Archeology and the Sacred Name of God

There is a very important difference between the Greek and the Hebrew Old Testaments:

The Greek Septuagint Old Testament of 285 BC never used any sacred name for God, nor was such ever mentioned by other ancient writers such as the Israelite historians, Philo, and Josephus, or the later Eusebius, or even the Jewish Aristeas the Exegete who wrote his commentary on the Greek Septuagint. The YHWH word did not appear in any Old Testament text until the Masoretic Text of 1000AD! Nor was the existence of any Hebrew language Old Testament text ever mentioned by ancient theologians, whose work was exclusively with the Greek Septuagint text.

From the viewpoint of modern theologians, it must first be understood that they all still today accept the Masoretic Hebrew text of 1,000 AD as the true ancient language and Old Testament of our patriarchs. Anyone who dared question this assumption would end his career. Since that Masoretic Text includes the four letter tetragrammeton, YHWH, over 6,000 times, theologians are forced to speculate that Moses must have put it in his Pentateuch. The Anchor Bible Dictionary, vol. 6, p. 1012, reads as follows: “In terms of the biblical narrative, some suggest that Moses derived the name of Yahweh from the Egyptians, while others think Yahweh was a Midianite deity worshipped by the Kenite clan. Moses would have been introduced to this new deity when he married the daughter of Jethro…”

Certainly, Moses would have been acquainted with the Pagan religion of the Egyptians. But, even if the Pentateuch was actually written by Moses in the 15th C. BC, he could not have written it in the Hebrew language which was not formed until the time of the Israelite captivities, from the 8th to 6th centuries BC, when the captive Israelites merged their native Phoenician language with the Aramaic of their captors. Now, I ask you, who wants to raise his hand to claim that Moses adopted the name of a foreign deity as a substitute for “God” or “Lord.”

If we set aside the closed-minded obduracy of modern scholarship, we can see that Moses did not write any text in the modern Hebrew language because it did not exist at that time, nor was there any Hebrew alphabet or script. The oldest Old Testament text known is the Greek Septuagint of 285 BC, and the word does not appear in it one single time, or in any other ancient Israelite writing, with one exception which I will mention now.

To place this information in proper context, recall that the northern kingdom of Israelites, who had turned to other gods, had been purged from the Holy Land during the 8th century BC, along with most of Judea. It would not be until 586 BC that the last three unconquered cities of Judea, namely Jerusalem, Azekah, and Lachish, were defeated.
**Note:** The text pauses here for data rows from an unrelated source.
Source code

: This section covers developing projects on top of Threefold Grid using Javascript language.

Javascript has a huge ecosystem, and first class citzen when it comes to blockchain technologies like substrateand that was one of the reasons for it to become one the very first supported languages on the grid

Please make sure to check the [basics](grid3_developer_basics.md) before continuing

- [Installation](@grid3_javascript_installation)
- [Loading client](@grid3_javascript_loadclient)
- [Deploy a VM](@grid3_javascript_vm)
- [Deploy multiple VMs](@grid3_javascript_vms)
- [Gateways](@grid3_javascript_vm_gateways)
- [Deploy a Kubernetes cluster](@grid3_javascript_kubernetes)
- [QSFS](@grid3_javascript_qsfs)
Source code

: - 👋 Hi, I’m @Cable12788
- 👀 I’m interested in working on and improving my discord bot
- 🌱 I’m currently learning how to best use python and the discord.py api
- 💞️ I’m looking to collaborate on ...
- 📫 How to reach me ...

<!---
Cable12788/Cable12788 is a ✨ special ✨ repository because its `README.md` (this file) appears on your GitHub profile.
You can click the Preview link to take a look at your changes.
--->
Archaeologists have found eighteen ostraca (clay sherds) in the city of Lachish from about 590 BC, most of them being letters from subordinates to a man named Yaosh, the military governor of Lachish. It is unknown if the writer was Israelite or Babylonian…

At the time of this letter in 590 BC, it would only be four more years before Lachish was conquered as a punishment from God because His Israelite children had gone chasing after Pagan gods.

Now, I’m not a theologian. This should be regarded as a starting point for investigation rather than an end. Even so, in this context, a lot of what is happening today begins to make sense, does it not? And it’s not as if we are not instructed, by the highest religious authorities, that their g-d is absolutely not God, the Father of Jesus Christ. I’ve certainly never witnessed anything positive come out of the Christian esotericism that dabbles in concepts like sacred names and languages.